## Listed entries:
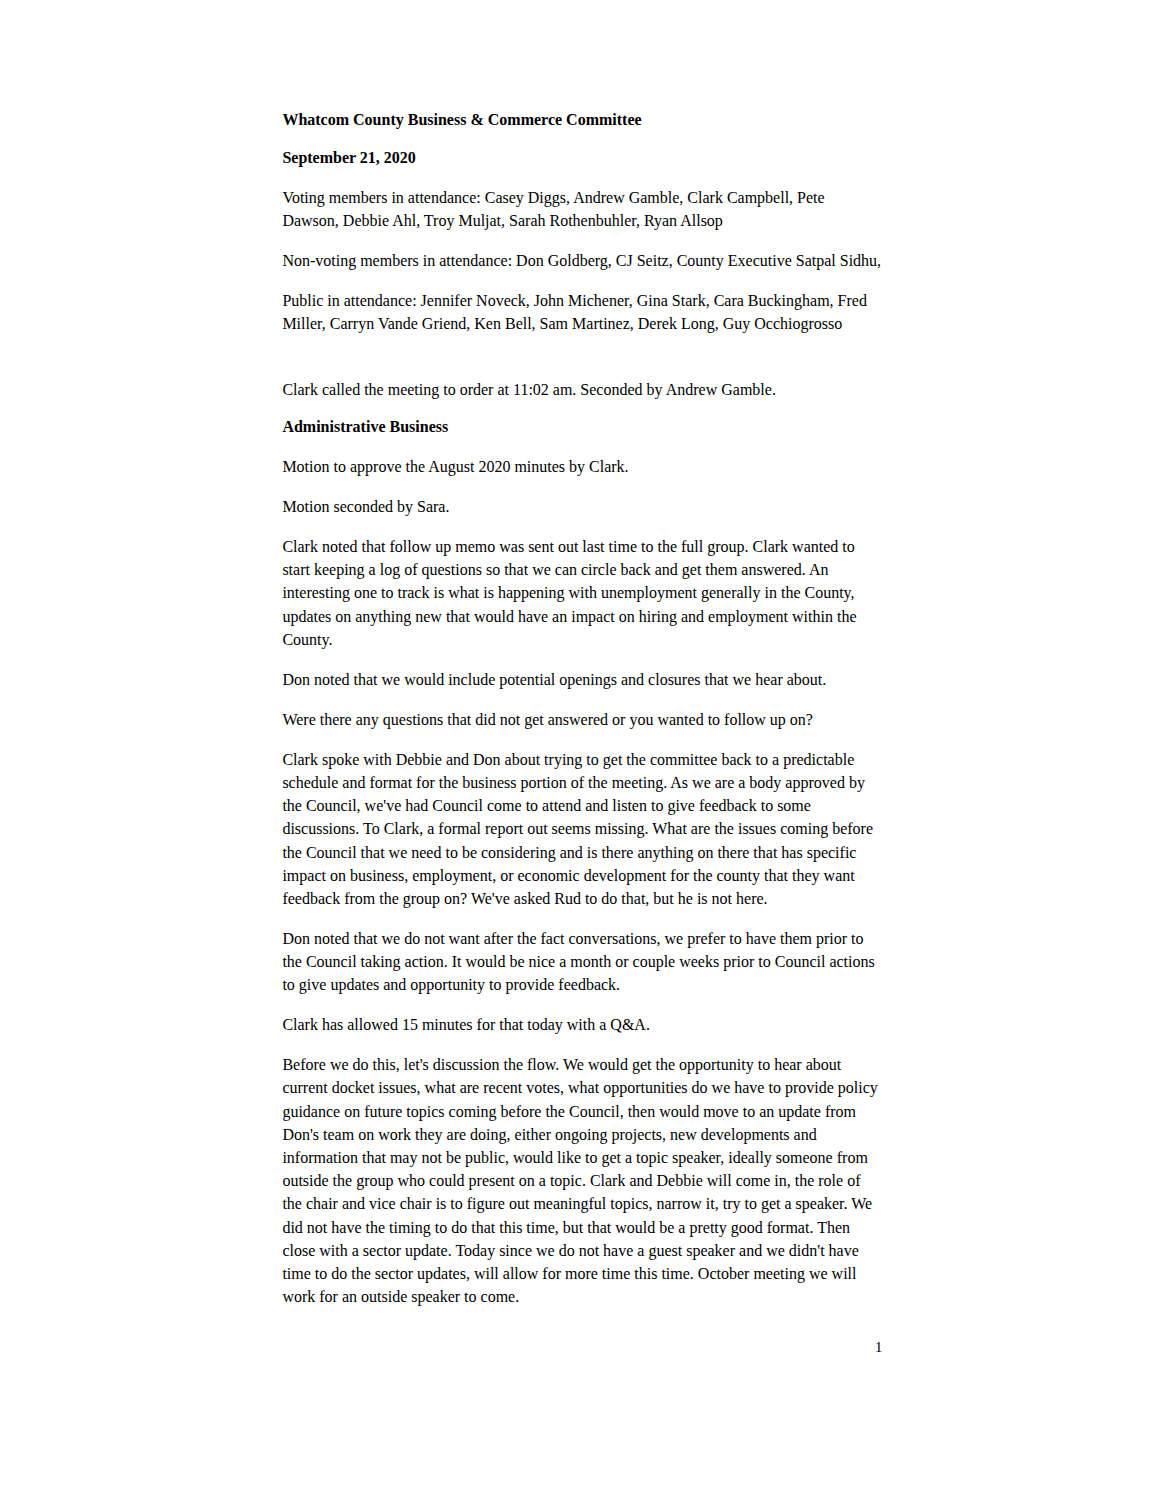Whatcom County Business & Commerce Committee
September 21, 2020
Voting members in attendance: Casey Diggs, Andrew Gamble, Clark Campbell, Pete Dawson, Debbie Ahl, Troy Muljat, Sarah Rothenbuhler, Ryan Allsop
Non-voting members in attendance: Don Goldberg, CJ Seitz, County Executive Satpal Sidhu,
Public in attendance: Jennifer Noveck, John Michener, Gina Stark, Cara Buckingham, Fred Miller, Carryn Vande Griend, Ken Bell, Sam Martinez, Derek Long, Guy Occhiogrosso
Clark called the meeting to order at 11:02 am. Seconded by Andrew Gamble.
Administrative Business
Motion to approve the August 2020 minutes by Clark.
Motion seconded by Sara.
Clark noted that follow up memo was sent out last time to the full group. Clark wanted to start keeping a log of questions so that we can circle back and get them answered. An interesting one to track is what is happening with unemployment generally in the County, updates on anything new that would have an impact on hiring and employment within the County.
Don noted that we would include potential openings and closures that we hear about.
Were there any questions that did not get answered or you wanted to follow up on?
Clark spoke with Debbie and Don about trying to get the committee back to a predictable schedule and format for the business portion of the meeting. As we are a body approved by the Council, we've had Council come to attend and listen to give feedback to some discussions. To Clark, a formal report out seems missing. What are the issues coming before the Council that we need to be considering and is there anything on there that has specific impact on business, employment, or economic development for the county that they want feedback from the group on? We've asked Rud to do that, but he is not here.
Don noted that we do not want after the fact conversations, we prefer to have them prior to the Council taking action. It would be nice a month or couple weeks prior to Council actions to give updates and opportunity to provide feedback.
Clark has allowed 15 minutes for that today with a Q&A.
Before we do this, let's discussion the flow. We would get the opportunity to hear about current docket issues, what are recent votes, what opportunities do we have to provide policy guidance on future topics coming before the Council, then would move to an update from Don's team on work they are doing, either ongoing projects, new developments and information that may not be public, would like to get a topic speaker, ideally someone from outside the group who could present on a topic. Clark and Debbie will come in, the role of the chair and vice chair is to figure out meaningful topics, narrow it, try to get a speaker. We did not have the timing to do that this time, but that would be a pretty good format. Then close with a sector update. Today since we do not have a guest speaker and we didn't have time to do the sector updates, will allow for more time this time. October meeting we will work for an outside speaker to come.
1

## What you should do:
Copy each entry exactly as written. Pictures do not belong in the copy.

## Expected answer:
Whatcom County Business & Commerce Committee
September 21, 2020
Voting members in attendance: Casey Diggs, Andrew Gamble, Clark Campbell, Pete Dawson, Debbie Ahl, Troy Muljat, Sarah Rothenbuhler, Ryan Allsop
Non-voting members in attendance: Don Goldberg, CJ Seitz, County Executive Satpal Sidhu,
Public in attendance: Jennifer Noveck, John Michener, Gina Stark, Cara Buckingham, Fred Miller, Carryn Vande Griend, Ken Bell, Sam Martinez, Derek Long, Guy Occhiogrosso
Clark called the meeting to order at 11:02 am. Seconded by Andrew Gamble.
Administrative Business
Motion to approve the August 2020 minutes by Clark.
Motion seconded by Sara.
Clark noted that follow up memo was sent out last time to the full group. Clark wanted to start keeping a log of questions so that we can circle back and get them answered. An interesting one to track is what is happening with unemployment generally in the County, updates on anything new that would have an impact on hiring and employment within the County.
Don noted that we would include potential openings and closures that we hear about.
Were there any questions that did not get answered or you wanted to follow up on?
Clark spoke with Debbie and Don about trying to get the committee back to a predictable schedule and format for the business portion of the meeting. As we are a body approved by the Council, we've had Council come to attend and listen to give feedback to some discussions. To Clark, a formal report out seems missing. What are the issues coming before the Council that we need to be considering and is there anything on there that has specific impact on business, employment, or economic development for the county that they want feedback from the group on? We've asked Rud to do that, but he is not here.
Don noted that we do not want after the fact conversations, we prefer to have them prior to the Council taking action. It would be nice a month or couple weeks prior to Council actions to give updates and opportunity to provide feedback.
Clark has allowed 15 minutes for that today with a Q&A.
Before we do this, let's discussion the flow. We would get the opportunity to hear about current docket issues, what are recent votes, what opportunities do we have to provide policy guidance on future topics coming before the Council, then would move to an update from Don's team on work they are doing, either ongoing projects, new developments and information that may not be public, would like to get a topic speaker, ideally someone from outside the group who could present on a topic. Clark and Debbie will come in, the role of the chair and vice chair is to figure out meaningful topics, narrow it, try to get a speaker. We did not have the timing to do that this time, but that would be a pretty good format. Then close with a sector update. Today since we do not have a guest speaker and we didn't have time to do the sector updates, will allow for more time this time. October meeting we will work for an outside speaker to come.
1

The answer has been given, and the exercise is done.